───── Text to read

Peso slips to fresh 11-year low of 51.77:$1
The peso on Wednesday slid to a fresh 11-year low of 51.77:$1 mainly on global market uncertainties over who United States President Donald Trump will appoint as head of the influential US Federal Reserve.
Wednesday’s close was the weakest since July 25, 2006’s 51.87:$1.
At the Philippine Dealing System, the peso hit an intraday low of 51.77:$1 and a high of 51.63:$1.
The total volume traded jumped to $773 million from Tuesday’s $551.2 million.
During a luncheon meeting hosted by the European Chamber of Commerce of the Philippines, Bangko Sentral ng Pilipinas (BSP) Governor Nestor A. Espenilla Jr. said that since the exchange rate is a policy instrument and not a target, “it is allowed to move flexibly in line with global and domestic shocks.”
“All of the fears and uncertainties in the world are reflected in the day-to-day volatility of the exchange rate. We allow it to reflect that because that is the reality the economy operates under,” Espenilla explained.

──────────
───── Raw records

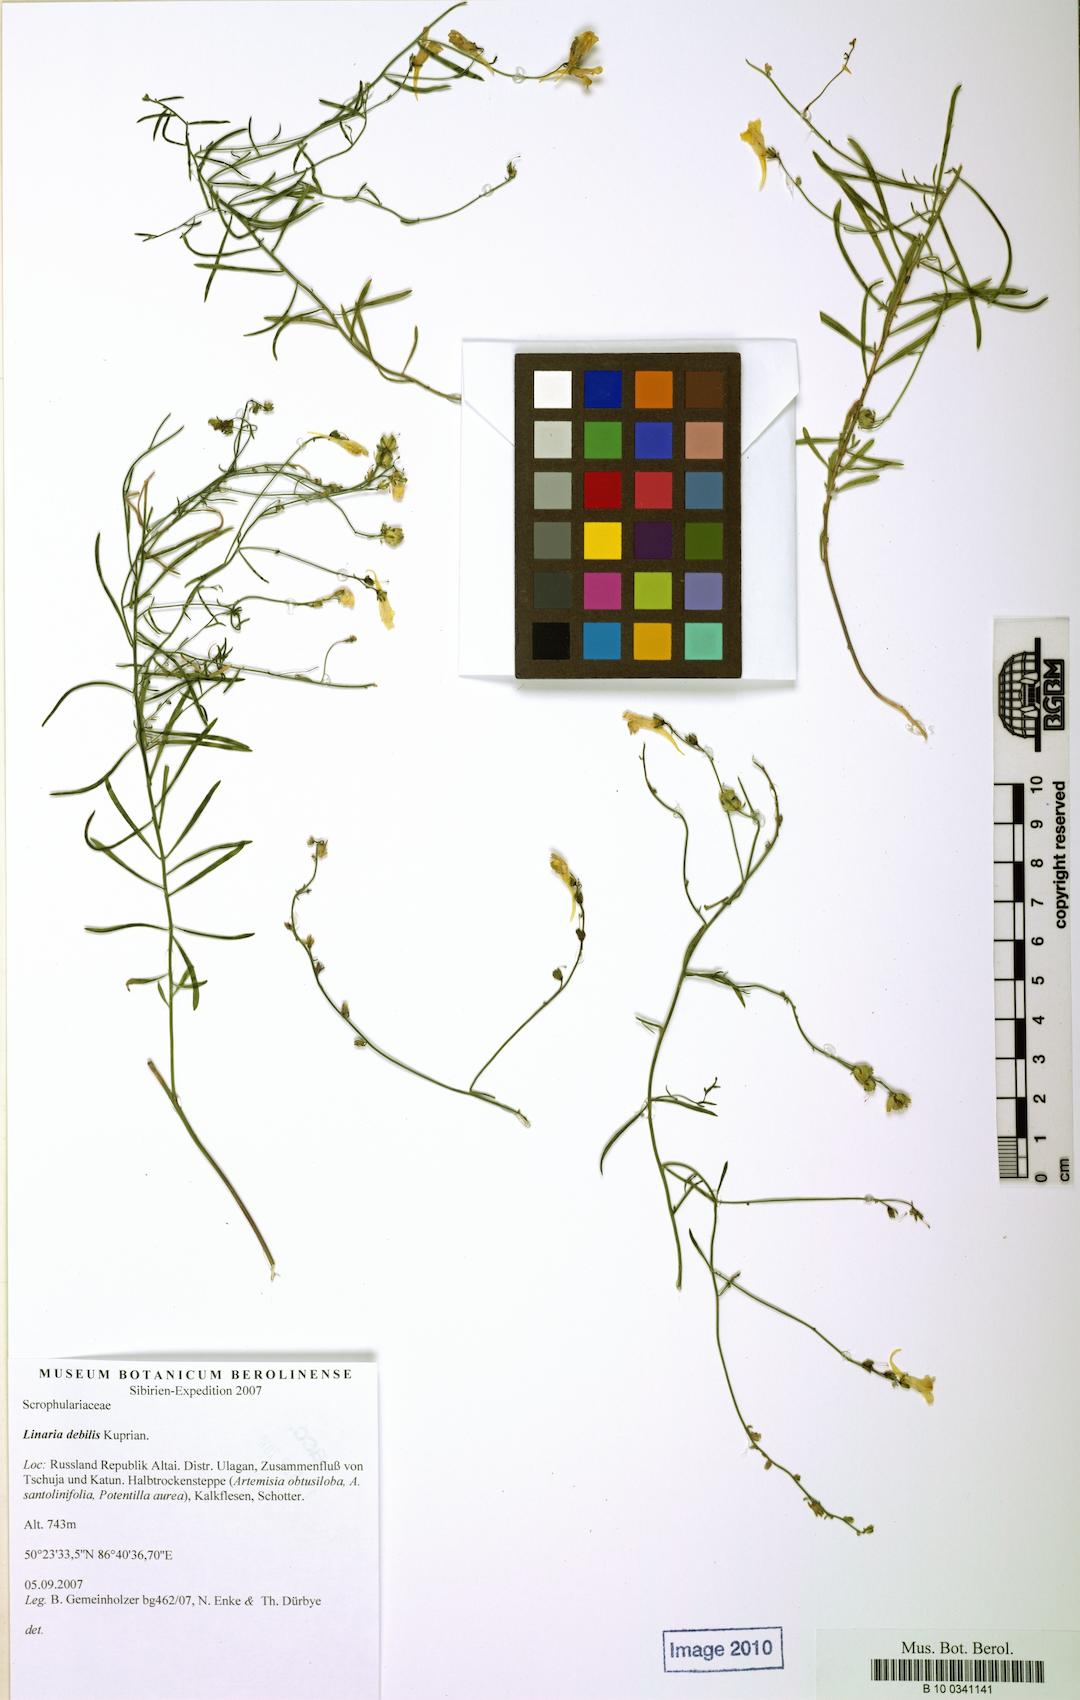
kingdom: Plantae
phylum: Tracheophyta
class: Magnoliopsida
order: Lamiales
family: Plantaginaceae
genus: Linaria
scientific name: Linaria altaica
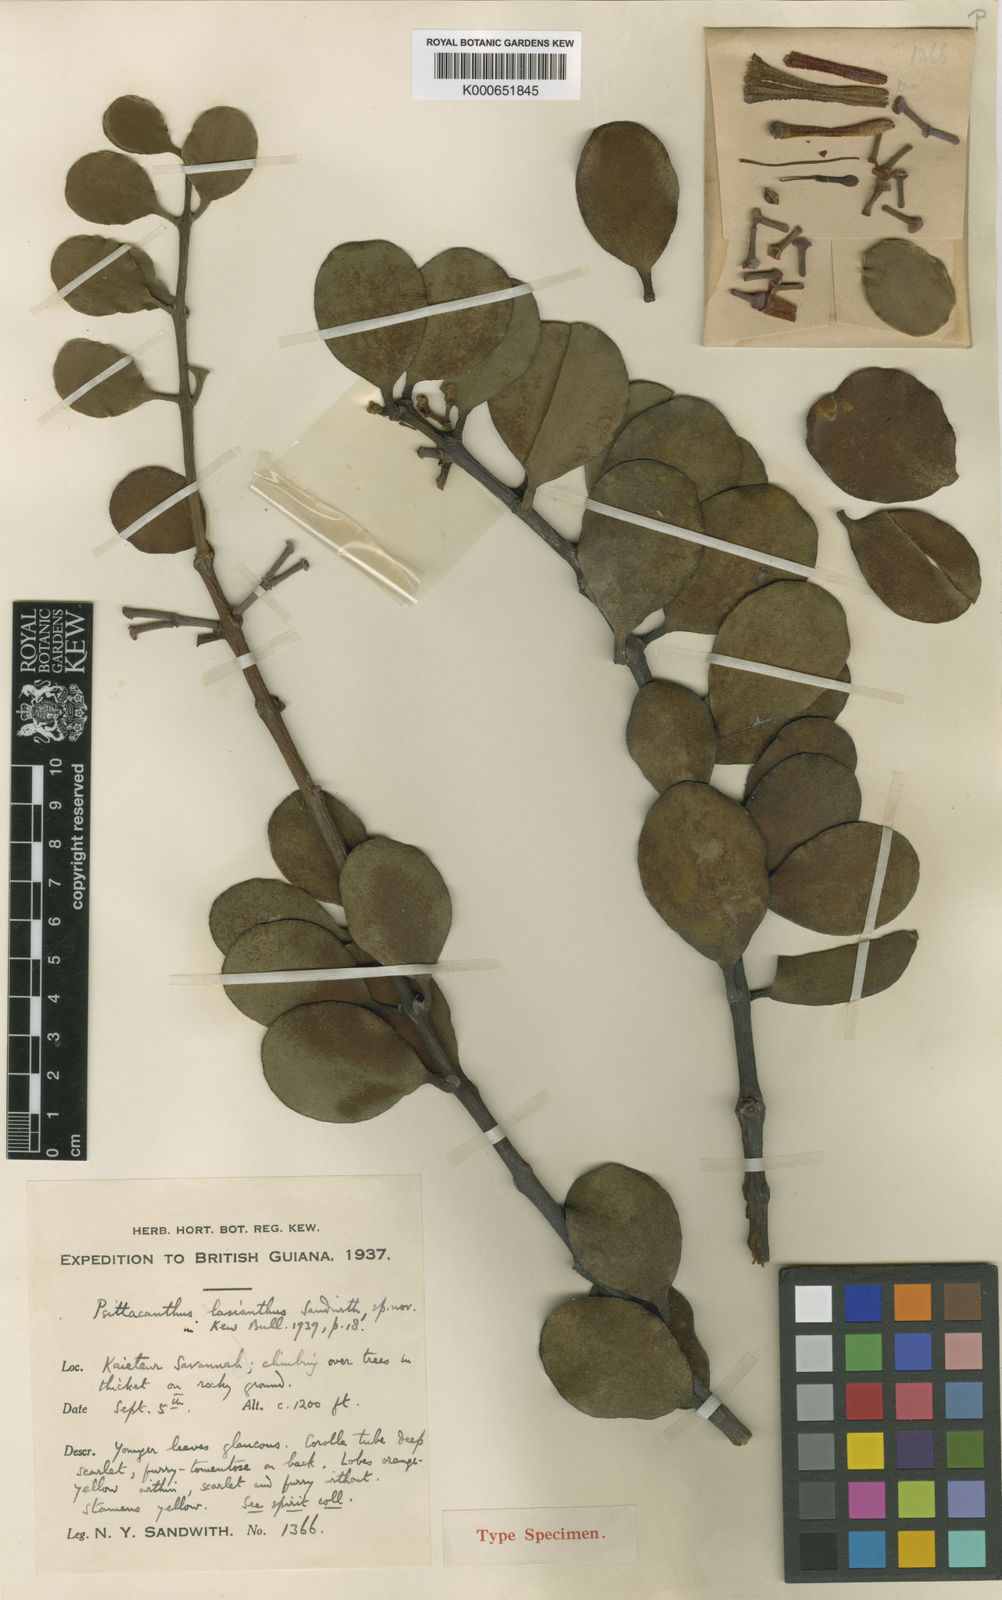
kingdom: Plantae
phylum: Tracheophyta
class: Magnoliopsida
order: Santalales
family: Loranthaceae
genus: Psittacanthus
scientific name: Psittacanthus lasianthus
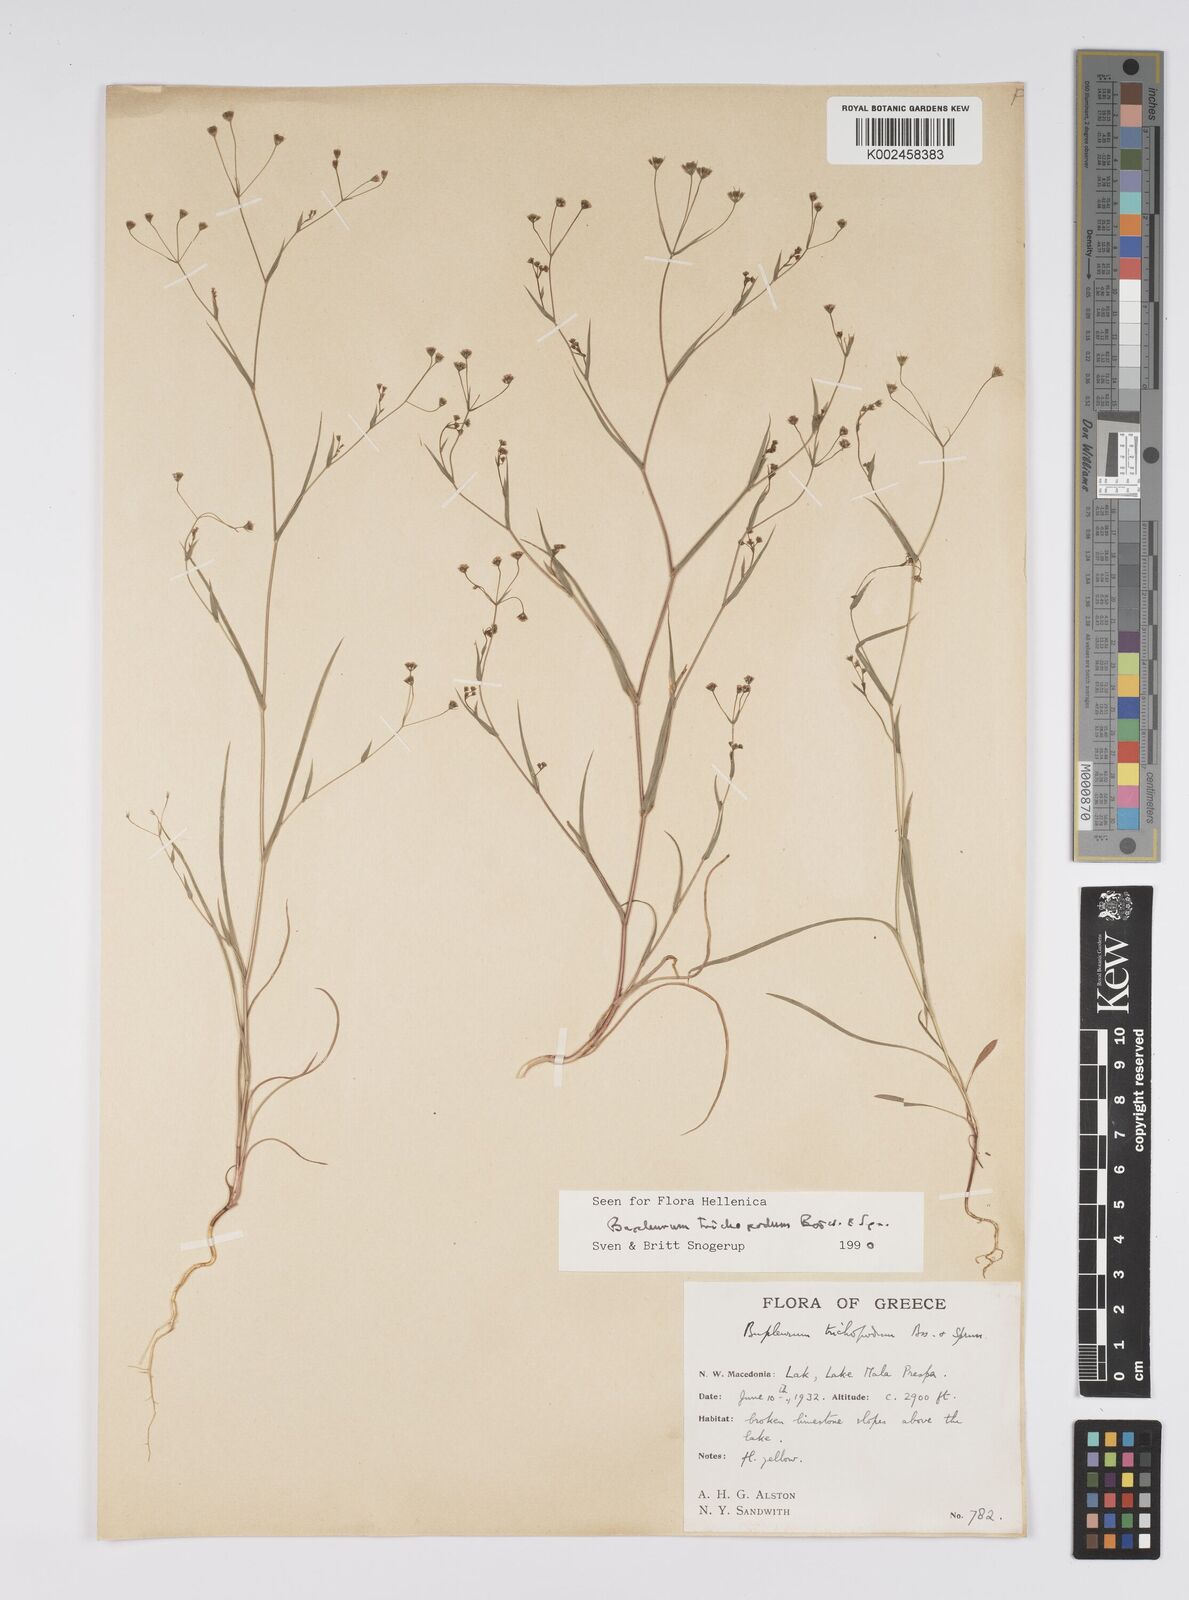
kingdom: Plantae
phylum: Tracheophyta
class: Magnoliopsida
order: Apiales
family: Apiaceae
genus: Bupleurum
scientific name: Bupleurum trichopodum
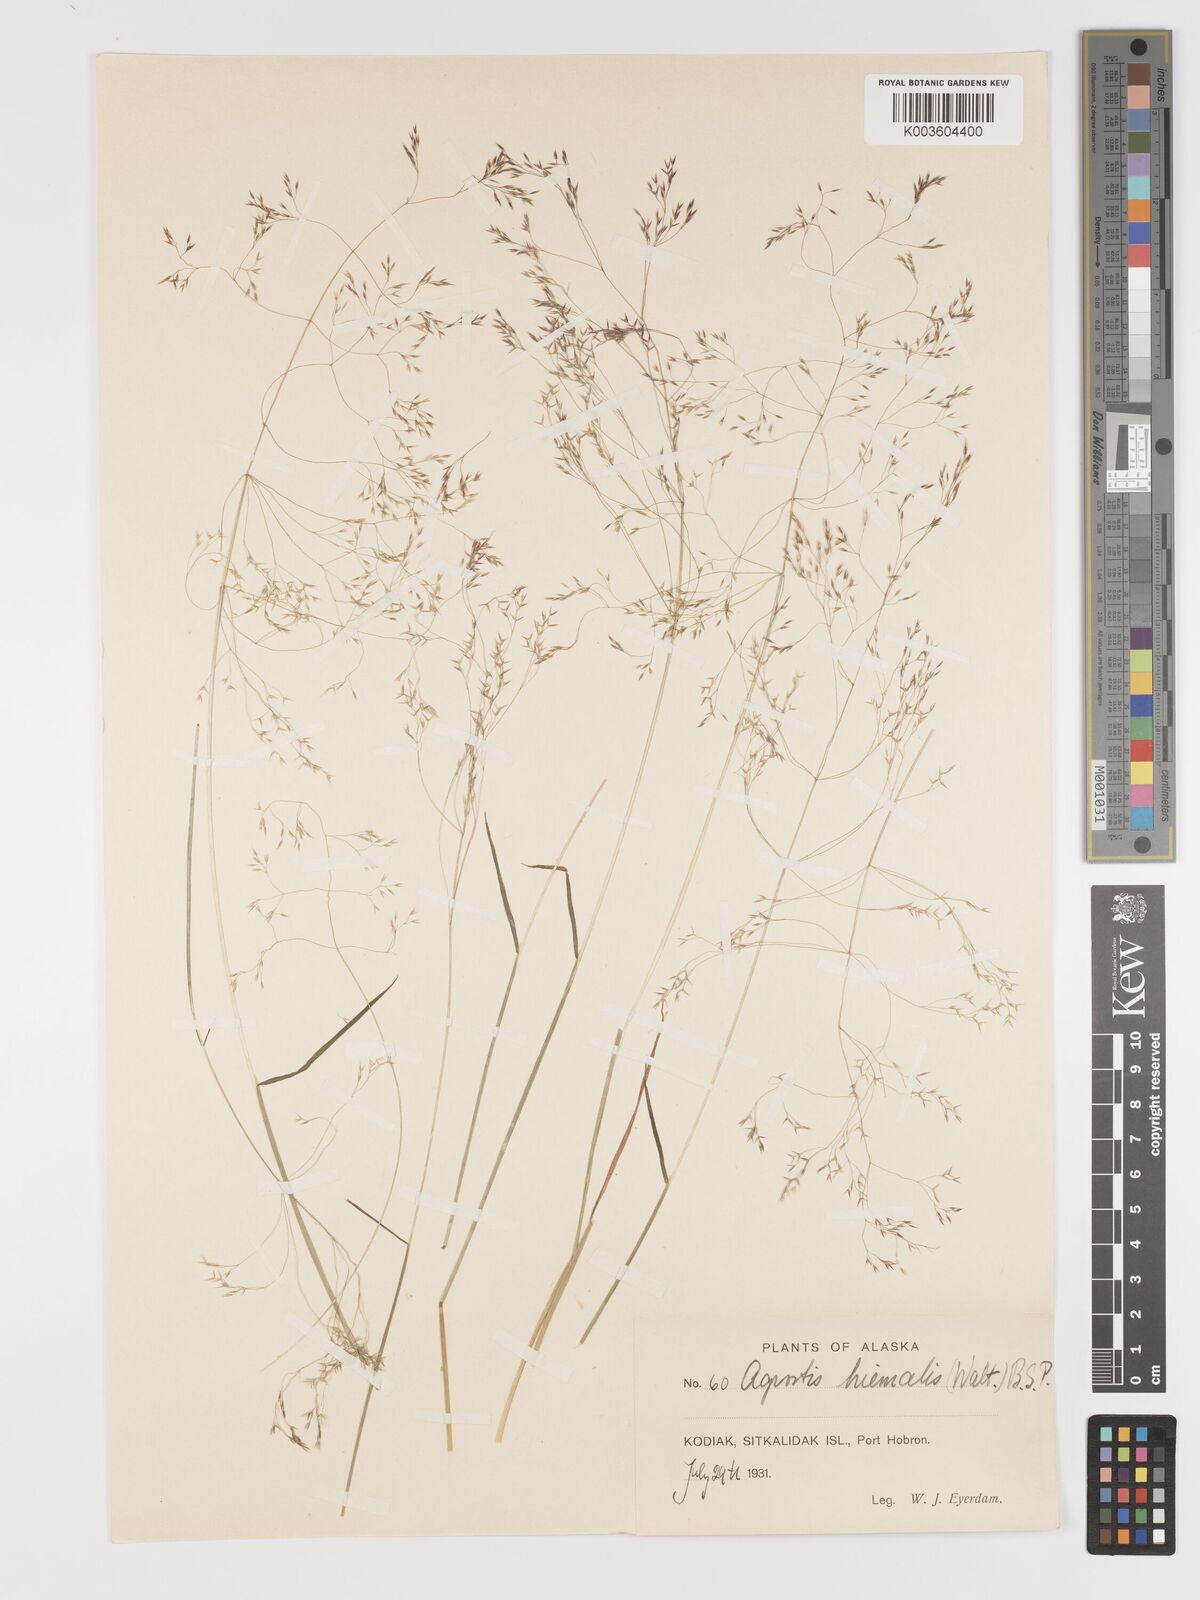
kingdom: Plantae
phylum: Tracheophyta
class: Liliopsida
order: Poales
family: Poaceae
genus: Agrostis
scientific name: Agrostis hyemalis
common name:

──────────

== Tasks ==
[a] Please transcribe the stretch of the peso article from "At the Philippine" through "Tuesday’s $551.2 million.".
[b] Locate each line in the rows that contains the word "name" and copy those lines out.
The peso article and the rows were drawn from unrelated sources.

== Solutions per task ==
[a]
At the Philippine Dealing System, the peso hit an intraday low of 51.77:$1 and a high of 51.63:$1.
The total volume traded jumped to $773 million from Tuesday’s $551.2 million.

[b]
scientific name: Linaria altaica
scientific name: Psittacanthus lasianthus
scientific name: Bupleurum trichopodum
scientific name: Agrostis hyemalis
common name:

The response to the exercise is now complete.